• _WHAT THIS TASK INVOLVES_:
Examine each line of the data, and copy the ones containing "pixels".

• _MATERIAL PROVIDED_:
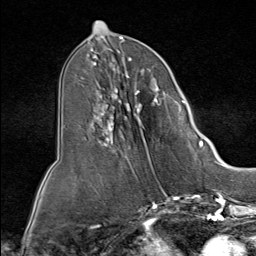
Breast MRI (dynamic contrast-enhanced), one axial slice. Position 37 of 80 along the scan axis. Cropped to one breast. Dynamic contrast-enhanced series, time point 2 of 9 at this slice position (early post-contrast). 1.5 T. TE 1.8 ms, TR 4.3 ms. 2 mm slice thickness. 256 × 256 image matrix, field of view 180 × 180 mm. Female patient.
Outlined on this slice (semi-automatic segmentation, software-assisted and operator-edited):
- enhancing-tissue mask used for the functional tumour volume (all voxels passing the contrast-enhancement thresholds inside the analysis volume; usually the tumour): bounding box <85,51,185,159> (left, top, right, bottom; pixels)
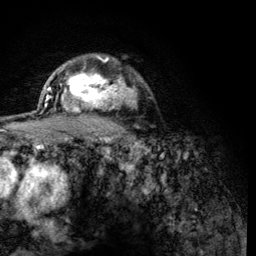
Breast MRI (dynamic contrast-enhanced), one axial slice. Slice 93 of 134 in the series (ordered by position). Cropped to one breast. Dynamic contrast-enhanced series, time point 2 of 6 at this slice position (early post-contrast). 3 T. TE 4.2 ms, TR 8.2 ms. 1.2 mm slice thickness. 256 × 256 image matrix, field of view 165 × 165 mm. Female patient.
Outlined on this slice (semi-automatic segmentation, software-assisted and operator-edited):
- enhancing-tissue mask used for the functional tumour volume (all voxels passing the contrast-enhancement thresholds inside the analysis volume; usually the tumour): bounding box (x1, y1, x2, y2) in pixels: (61, 59, 125, 118)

• _EXPECTED ANSWER_:
- enhancing-tissue mask used for the functional tumour volume (all voxels passing the contrast-enhancement thresholds inside the analysis volume; usually the tumour): bounding box <85,51,185,159> (left, top, right, bottom; pixels)
- enhancing-tissue mask used for the functional tumour volume (all voxels passing the contrast-enhancement thresholds inside the analysis volume; usually the tumour): bounding box (x1, y1, x2, y2) in pixels: (61, 59, 125, 118)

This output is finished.